Features
Fantasia Vows To Rise Above The Drama In Her Life
Two weeks ago, after being named as the other woman in a bitter divorce case, the former “American Idol” champ took a mixture of aspirin and sleeping pills. She was hospitalized for three days.
Since then, she has confessed in a “Behind the Music” special to a suicide attempt, taped new footage for her VH1 reality show and tearfully talked about her tribulations on ABC’s “Good Morning America” – all while promoting her third album, Back to Me, which was released this week.
Her manager, Brian Dickens, said there was no talk of delaying the album – the only question was whether Fantasia would be up to promoting it – “was she able to handle it.”
“Things that have been misconstrued in the media is that this was a publicity stunt, and that is in no way shape or form true,” Dickens said.
Once she decided to push forward, the 26-year-old singer continued with plans to publicize the album.
She shrugs in frustration at the suggestion that the attempted suicide was a publicity stunt. She’s been criticized before, but it still gets her down.
“I didn’t need any more press or publicity. It was already going on; I wanted to be away from the press and publicity. I was sick and tired of it,” she said as she curled up in bed, wearing a low-cut purple gown, at her hotel room Monday afternoon.
“If that was the case, there could have been other things that were done for some publicity. I feel like it (is) all nonsense,” she said. “All I can do now is move forward. I’m ready to get back on the road. … We worked so hard on this album. I just want to focus on that, and my girl, my 9-year-old daughter.”
She hasn’t told her daughter, Zion, about the suicide attempt; she was told her mother was on tour.
Fantasia’s complicated life has always been part of her persona, going back to when she became a star in 2004 as an “American Idol” winner who was a high-school dropout and the unmarried mother of a young child.
“There will be something else to happen; there will be something else to come my way, I know it,” she said. “I’m just that artist I feel like will always be going through something.”
Fantasia has had plenty of turmoil to match her career milestones.
She’s had hit songs, a platinum album and Grammy nominations, and she starred on Broadway in Oprah Winfrey’s “The Color Purple.” She’s also battled bad publicity, endured financial woes – she almost lost her North Carolina home – and had questionable absences from “The Color Purple.”
Her VH1 reality show, “Fantasia for Real,” which debuted this year, documented her attempt to recharge her career after a disappointing second album while taking care of her sometimes dysfunctional extended family. A new season begins Sept. 21.
“She’s got a very much kind of ‘Behind the Music’ kind of story, a lot of ups and downs in her life,” said Rick Krim, VH1’s executive vice president of music and talent relations.
But the worst was yet to come. Earlier this month, Fantasia was named in court papers filed in North Carolina by Paula Cook, who accused her husband, Antwaun Cook, of having an affair with the singer.
The accusations made headlines, and sent Fantasia over the edge.
“My name was being bashed, what I worked so hard for, again, it seems like it was all going down the drain,” she said.

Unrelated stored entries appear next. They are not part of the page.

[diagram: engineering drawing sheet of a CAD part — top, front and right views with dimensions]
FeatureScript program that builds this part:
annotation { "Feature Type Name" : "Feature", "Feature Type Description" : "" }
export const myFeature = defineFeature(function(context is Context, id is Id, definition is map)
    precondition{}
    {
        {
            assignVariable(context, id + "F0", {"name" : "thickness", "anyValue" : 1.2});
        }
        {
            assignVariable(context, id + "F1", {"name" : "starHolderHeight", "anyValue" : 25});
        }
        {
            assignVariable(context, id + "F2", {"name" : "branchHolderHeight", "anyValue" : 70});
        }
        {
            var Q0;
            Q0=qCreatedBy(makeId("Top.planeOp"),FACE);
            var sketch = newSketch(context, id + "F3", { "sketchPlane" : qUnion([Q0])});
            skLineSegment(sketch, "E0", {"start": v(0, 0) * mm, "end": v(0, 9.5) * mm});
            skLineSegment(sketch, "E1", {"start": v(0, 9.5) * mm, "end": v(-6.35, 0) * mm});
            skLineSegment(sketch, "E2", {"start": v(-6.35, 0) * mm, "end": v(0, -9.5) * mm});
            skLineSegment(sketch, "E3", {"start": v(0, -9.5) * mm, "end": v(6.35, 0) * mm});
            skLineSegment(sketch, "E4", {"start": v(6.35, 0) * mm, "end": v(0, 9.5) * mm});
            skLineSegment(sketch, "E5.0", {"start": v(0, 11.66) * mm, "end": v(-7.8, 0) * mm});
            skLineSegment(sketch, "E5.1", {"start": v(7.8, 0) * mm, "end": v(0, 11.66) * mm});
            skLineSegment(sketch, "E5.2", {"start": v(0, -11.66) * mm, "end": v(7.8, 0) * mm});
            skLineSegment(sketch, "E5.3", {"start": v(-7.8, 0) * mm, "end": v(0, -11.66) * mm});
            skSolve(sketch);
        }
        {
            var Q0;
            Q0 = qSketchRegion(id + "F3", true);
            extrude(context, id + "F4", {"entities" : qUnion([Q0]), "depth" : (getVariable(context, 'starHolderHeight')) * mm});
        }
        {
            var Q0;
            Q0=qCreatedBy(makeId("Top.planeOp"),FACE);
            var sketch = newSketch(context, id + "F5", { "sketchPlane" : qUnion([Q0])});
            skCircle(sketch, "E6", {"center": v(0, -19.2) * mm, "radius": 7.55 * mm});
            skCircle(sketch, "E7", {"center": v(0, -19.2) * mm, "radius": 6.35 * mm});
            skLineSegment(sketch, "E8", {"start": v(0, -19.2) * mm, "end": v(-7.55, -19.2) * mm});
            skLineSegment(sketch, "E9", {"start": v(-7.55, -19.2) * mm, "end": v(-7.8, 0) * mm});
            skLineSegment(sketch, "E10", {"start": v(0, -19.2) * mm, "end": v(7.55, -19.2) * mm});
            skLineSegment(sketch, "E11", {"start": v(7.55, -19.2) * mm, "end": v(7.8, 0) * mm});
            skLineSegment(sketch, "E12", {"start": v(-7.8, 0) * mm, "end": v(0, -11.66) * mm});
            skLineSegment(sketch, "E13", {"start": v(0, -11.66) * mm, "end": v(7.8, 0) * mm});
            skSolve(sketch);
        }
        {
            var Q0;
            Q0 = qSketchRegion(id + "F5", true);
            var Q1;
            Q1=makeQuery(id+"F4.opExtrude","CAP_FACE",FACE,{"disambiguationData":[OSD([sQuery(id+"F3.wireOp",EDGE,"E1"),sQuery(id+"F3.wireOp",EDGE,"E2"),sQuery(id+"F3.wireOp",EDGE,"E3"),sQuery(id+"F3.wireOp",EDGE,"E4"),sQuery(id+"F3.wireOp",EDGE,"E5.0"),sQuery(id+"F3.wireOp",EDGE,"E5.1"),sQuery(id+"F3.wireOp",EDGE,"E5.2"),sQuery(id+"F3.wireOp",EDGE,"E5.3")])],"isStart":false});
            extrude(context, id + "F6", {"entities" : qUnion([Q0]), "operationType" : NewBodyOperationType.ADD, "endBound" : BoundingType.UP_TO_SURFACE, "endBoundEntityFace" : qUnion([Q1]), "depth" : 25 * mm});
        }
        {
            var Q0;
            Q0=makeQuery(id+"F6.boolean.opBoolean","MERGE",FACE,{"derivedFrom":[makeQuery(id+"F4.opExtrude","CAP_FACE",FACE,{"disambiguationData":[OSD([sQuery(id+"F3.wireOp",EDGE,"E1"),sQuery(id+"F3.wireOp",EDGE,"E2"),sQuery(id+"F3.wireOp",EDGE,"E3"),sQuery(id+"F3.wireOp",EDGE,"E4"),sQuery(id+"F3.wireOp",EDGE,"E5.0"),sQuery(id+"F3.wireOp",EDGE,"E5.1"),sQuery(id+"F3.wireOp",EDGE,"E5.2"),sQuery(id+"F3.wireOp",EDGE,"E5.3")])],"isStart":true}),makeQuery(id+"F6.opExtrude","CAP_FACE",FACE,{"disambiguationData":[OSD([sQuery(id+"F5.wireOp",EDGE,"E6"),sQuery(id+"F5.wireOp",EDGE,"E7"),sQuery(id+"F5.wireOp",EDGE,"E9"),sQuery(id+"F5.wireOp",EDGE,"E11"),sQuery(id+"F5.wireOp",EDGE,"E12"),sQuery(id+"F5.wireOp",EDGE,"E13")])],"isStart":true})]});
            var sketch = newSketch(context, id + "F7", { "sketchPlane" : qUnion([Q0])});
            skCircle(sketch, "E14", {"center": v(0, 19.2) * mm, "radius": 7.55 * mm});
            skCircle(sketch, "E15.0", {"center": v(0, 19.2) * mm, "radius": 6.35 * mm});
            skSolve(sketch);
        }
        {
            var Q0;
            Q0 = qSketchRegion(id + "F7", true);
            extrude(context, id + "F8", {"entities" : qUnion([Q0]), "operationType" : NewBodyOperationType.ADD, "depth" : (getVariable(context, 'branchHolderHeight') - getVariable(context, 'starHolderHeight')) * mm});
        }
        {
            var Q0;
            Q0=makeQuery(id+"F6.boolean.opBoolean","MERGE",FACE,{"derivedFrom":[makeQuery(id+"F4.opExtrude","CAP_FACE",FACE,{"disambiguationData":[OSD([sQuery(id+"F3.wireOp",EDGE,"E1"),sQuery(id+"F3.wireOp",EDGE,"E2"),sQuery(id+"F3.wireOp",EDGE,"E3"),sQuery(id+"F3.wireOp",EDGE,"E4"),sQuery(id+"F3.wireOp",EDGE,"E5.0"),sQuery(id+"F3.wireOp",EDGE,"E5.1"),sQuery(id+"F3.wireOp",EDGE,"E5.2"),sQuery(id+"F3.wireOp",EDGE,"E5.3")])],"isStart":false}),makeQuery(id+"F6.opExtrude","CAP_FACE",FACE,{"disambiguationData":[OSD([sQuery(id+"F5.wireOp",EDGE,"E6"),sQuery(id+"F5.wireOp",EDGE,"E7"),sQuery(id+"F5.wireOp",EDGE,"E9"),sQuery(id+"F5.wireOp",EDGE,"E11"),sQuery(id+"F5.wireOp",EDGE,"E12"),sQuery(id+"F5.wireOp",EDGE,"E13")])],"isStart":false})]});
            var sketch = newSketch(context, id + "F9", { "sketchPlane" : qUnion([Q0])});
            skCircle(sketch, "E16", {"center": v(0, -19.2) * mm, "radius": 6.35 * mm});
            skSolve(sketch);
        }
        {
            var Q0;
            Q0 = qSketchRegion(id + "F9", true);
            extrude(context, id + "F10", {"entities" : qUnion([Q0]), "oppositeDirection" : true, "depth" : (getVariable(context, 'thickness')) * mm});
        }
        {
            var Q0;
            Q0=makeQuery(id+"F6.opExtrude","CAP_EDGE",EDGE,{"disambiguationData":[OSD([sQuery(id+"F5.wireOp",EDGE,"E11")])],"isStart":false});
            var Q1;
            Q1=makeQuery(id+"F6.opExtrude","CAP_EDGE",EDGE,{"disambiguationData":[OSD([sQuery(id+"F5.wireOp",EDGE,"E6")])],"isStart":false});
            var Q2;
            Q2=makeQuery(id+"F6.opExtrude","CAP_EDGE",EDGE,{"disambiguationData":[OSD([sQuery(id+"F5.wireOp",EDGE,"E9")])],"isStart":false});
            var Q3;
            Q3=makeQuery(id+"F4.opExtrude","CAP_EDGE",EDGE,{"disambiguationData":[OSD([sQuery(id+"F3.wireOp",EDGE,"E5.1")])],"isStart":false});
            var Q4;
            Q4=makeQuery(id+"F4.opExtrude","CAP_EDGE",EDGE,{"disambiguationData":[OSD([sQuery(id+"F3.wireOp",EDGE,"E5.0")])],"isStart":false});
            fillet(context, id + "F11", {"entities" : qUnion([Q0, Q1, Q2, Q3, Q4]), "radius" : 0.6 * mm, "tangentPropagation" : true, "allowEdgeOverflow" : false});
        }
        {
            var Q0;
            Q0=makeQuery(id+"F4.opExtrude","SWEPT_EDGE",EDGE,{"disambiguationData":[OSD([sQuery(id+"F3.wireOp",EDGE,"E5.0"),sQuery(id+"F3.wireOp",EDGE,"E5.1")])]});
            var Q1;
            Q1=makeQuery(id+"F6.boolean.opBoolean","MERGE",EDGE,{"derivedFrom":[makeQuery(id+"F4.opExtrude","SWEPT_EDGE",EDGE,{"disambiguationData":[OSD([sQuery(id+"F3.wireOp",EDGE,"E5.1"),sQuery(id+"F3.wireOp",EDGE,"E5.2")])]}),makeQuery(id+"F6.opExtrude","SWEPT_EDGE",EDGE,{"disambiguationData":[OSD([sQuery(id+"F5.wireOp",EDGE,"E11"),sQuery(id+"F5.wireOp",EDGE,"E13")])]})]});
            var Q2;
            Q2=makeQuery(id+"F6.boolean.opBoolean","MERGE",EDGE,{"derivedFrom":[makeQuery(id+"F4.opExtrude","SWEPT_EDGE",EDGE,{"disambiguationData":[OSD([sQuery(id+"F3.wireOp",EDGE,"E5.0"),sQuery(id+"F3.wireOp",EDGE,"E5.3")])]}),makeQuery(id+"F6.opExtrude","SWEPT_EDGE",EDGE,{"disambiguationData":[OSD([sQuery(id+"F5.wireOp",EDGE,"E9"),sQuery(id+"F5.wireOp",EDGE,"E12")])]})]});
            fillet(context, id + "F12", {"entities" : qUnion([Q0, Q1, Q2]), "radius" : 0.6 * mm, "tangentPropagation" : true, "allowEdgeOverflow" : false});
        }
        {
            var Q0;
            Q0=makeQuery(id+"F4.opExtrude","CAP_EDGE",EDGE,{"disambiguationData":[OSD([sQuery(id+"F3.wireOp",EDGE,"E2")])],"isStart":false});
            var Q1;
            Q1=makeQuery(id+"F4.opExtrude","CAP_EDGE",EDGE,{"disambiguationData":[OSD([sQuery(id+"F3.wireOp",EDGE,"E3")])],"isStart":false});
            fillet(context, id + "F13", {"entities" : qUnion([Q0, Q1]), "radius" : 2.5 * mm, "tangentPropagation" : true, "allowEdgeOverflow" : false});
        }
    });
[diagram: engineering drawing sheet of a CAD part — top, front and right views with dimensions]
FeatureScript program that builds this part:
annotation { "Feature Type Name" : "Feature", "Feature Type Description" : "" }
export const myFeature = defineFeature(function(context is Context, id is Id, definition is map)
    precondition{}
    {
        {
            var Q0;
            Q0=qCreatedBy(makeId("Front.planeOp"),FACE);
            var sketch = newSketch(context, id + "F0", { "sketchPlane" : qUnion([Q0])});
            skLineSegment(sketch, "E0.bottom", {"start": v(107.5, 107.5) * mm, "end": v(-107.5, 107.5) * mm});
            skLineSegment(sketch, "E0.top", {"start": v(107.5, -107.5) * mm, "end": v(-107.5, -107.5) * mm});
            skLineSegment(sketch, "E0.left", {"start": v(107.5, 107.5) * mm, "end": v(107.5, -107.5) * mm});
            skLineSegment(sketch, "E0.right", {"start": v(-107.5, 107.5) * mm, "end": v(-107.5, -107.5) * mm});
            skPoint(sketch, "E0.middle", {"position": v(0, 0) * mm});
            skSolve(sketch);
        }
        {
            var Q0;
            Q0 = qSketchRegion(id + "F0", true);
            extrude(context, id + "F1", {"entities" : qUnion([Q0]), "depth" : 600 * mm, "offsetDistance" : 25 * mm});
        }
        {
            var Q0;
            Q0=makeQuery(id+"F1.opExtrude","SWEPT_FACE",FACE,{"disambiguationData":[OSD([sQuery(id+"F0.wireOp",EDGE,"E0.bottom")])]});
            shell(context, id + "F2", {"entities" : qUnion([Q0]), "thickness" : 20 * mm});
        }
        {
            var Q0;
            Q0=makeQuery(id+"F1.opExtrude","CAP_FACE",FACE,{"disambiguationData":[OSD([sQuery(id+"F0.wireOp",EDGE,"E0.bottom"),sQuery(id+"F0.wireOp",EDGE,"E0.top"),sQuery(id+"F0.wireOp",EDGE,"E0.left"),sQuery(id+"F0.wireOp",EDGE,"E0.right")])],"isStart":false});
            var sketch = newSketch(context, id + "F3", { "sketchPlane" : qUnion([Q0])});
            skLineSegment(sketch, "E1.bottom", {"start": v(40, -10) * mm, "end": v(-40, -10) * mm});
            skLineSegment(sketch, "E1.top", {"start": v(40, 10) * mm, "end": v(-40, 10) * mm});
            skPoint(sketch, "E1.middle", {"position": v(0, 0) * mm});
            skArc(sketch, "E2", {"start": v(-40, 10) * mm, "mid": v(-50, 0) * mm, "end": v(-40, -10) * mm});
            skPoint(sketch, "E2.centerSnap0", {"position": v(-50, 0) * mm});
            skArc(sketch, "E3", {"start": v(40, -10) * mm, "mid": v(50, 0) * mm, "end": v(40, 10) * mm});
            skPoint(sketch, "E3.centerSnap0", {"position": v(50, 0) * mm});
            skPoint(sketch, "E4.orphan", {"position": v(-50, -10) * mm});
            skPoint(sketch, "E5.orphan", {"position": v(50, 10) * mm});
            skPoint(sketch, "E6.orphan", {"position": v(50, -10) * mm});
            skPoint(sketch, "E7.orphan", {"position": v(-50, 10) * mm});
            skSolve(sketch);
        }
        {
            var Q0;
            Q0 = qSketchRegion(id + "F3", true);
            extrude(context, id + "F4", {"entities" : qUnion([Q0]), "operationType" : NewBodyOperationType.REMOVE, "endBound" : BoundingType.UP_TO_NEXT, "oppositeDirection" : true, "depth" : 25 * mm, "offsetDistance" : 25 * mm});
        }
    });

Fantasia insists she didn’t start dating Cook until after he separated from his wife, and says they are no longer together.
Dickens said the accusations were a “contributing factor to pre-existing weight: the lawsuit, the media business, family, a combination of all of this.”
Besides the emotional damage she endured, Fantasia damaged her kidneys, and needs doctor visits to make sure she’s OK.
Fantasia says she’s been enduring pain for years, from family struggles to barbs about her image, but put on a happy face for the public: “I’ve been carrying so much for so long for six years, and it just became an overload, and it gets to a point where nobody will understand.”
She said a life coach has helped her realize that masking her problems while trying to please and take care of everyone else in her life has to end.
“I have to please myself. What does ‘Tasia want to do when she wake up in the morning? … I have to learn how to say `no,'” she said.
Krim said while he doesn’t believe her suicide attempt was “part of the marketing plan” for her new album, he hopes the attention will rekindle interest in Fantasia’s talent, and her career.
“I think now hopefully people will be rooting for her,” he said. “This is just another chapter in her up-and-down life.”
Though Fantasia knows her problems are far from over, she insists that she’ll never again try to take her own life.
“I won’t get back to that place anymore because, again, I really don’t care anymore about what people have to say,” she said. “It ain’t nothing that can stop me now. Why? Because from this day forward, I will do what makes ‘Tasia happy.”